Durante mais de uma hora na tarde de terça-feira, as TVs de notícias a cabo transmitiram a imagem do púlpito onde Bolsonaro faria o seu discurso 48 horas depois da derrota. Ao fundo, um espelho refletia os jornalistas que aguardavam sem imaginar que presenciariam o mais pífio discurso da História da República. Via-se também um grupo grande de assessores palacianos que faziam… nada. Exatamente nada. Eram 15 homens e duas mulheres conversando em rodinhas, se mexendo de lá para cá, sem fazer qualquer coisa. Fora uma mulher de paletozinho azul, que ajudava os jornalistas a fixarem seus microfones no pedestal, os outros compunham aquele seleto grupo de assessores de p* nenhuma, conhecidos pelo carinhoso apelido de “aspones”.

Sentando com Lula

Essa turma do Centrão não rasga dinheiro.

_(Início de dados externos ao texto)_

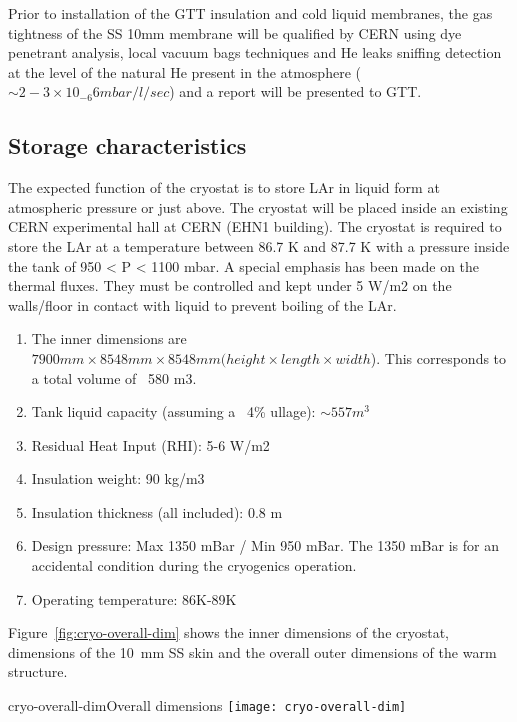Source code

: Prior to installation of the GTT insulation and cold liquid membranes, the gas tightness of the SS 10mm membrane will be qualified by CERN using dye penetrant analysis, local vacuum bags techniques and He leaks sniffing detection at the level of the natural He present in the atmosphere ($\sim2-3 \times 10_{-6}6 mbar/l/sec$) and a report will be presented to GTT.

\subsection{Storage characteristics}


The expected function of the cryostat is to store LAr in liquid form at atmospheric pressure or just above. 
The cryostat will be placed inside an existing CERN experimental hall at CERN (EHN1 building). The 
cryostat is required to store the LAr at a temperature between 86.7 K and 87.7 K with a pressure inside the 
tank of 950 < P < 1100 mbar. A special emphasis has been made on the thermal fluxes. They must be controlled and kept under 5 W/m2 on the walls/floor in contact with liquid to prevent boiling of the LAr.

\begin{enumerate} %
\item The inner dimensions are $7900 mm \times 8548 mm \times 8548 mm (height \times length \times width$).  This corresponds to a total volume of ~580 m3. 
\item Tank liquid capacity (assuming a ~4\% ullage): $\sim 557 m^3$
\item Residual Heat Input (RHI): 5-6 W/m2
\item Insulation weight: 90 kg/m3  
\item Insulation thickness (all included): 0.8 m 
\item Design pressure: Max 1350 mBar / Min 950 mBar.  The 1350 mBar is for an accidental condition during the cryogenics operation.
\item Operating temperature: 86K-89K
\end{enumerate}

Figure~\ref{fig:cryo-overall-dim} shows the inner dimensions of the cryostat, dimensions of the \SI{10}{mm} SS skin and the overall outer dimensions of the warm structure.

\begin{cdrfigure}{cryo-overall-dim}{Overall dimensions}
  \texttt{[image: cryo-overall-dim]}
\end{cdrfigure}

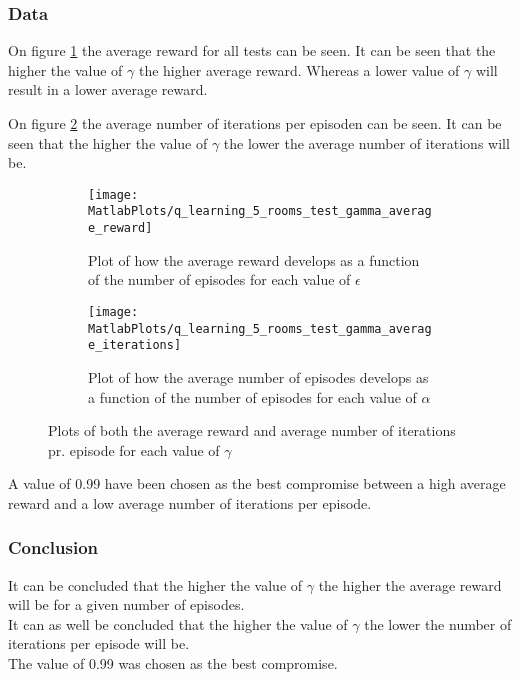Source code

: \documentclass[../Head/Main.tex]{subfiles}
\begin{document}
\clearpage
\subsubsection*{Data}
On figure \ref{fig:q-learn_gamma_reward} the average reward for all tests can be seen. It can be seen that the higher the value of $\gamma$ the higher average reward. Whereas a lower value of $\gamma$ will result in a lower average reward.\par
On figure \ref{fig:q-learn_gamma_iterations} the average number of iterations per episoden can be seen. It can be seen that the higher the value of $\gamma$ the lower the average number of iterations will be.
\begin{figure}[H]
	\centering
	\begin{subfigure}[b]{0.49\textwidth}
		\centering
		\texttt{[image: MatlabPlots/q\_learning\_5\_rooms\_test\_gamma\_average\_reward]}
		\caption{Plot of how the average reward develops as a function of the number of episodes for each value of $\epsilon$}
		\label{fig:q-learn_gamma_reward}
	\end{subfigure}
	\hfill
	\begin{subfigure}[b]{0.49\textwidth}
		\centering
		\texttt{[image: MatlabPlots/q\_learning\_5\_rooms\_test\_gamma\_average\_iterations]}
		\caption{Plot of how the average number of episodes develops as a function of the number of episodes for each value of $\alpha$}
		\label{fig:q-learn_gamma_iterations}
	\end{subfigure}
	\caption{Plots of both the average reward and average number of iterations pr. episode for each value of $\gamma$}
	\label{fig:q-learn_gamma}
\end{figure}
A value of 0.99 have been chosen as the best compromise between a high average reward and a low average number of iterations per episode.

\subsubsection*{Conclusion}
It can be concluded that the higher the value of $\gamma$ the higher the average reward will be for a given number of episodes.\\
It can as well be concluded that the higher the value of $\gamma$ the lower the number of iterations per episode will be.\\ 
The value of 0.99 was chosen as the best compromise.
\end{document}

Antes mesmo do domingo eleitoral terminar, Lula já havia recebido pelo menos meia dúzia de telefonemas de próceres da aglomeração suprapartidária que sempre apoia quem tem a chave do cofre. Na segunda, os contatos se multiplicaram e depois do discurso minúsculo de Bolsonaro, na terça-feira, a avalanche começou.

Uma semana

Em uma semana, Lula já governou mais e fez mais política do que Bolsonaro em quatro anos.

Generais

Nenhum dos generais que contribuíram para fomentar o espírito golpista de Bolsonaro, que apoiaram seus ataques às urnas, que fingiram não ver suas ameaças à democracia e às instituições, poderá na reserva descansar com a dignidade de um Leônidas Pires Gonçalves, que por anos caminhou no calçadão do Leblon com a cabeça erguida de um democrata. Avalista do primeiro governo civil depois da ditadura, Leônidas deu exemplo para a caserna. Exemplo que alguns generais bolsonaristas não entenderam.

Xandão, o Grande

O Brasil deveria agradecer fortemente ao ministro Alexandre de Moraes por seguir sendo uma nação democrática. Uma estátua sua deveria ser erigida em cada uma das capitais brasileiras. Mesmo que isso não ocorra agora, no futuro ocorrerá. A História não esquecerá.

Pazuello

O general da reserva Eduardo Pazuello foi eleito deputado federal, e não senador como dito aqui equivocadamente na semana passada. Ele terá um mandato de apenas quatro anos e não de oito, para a sorte do Rio.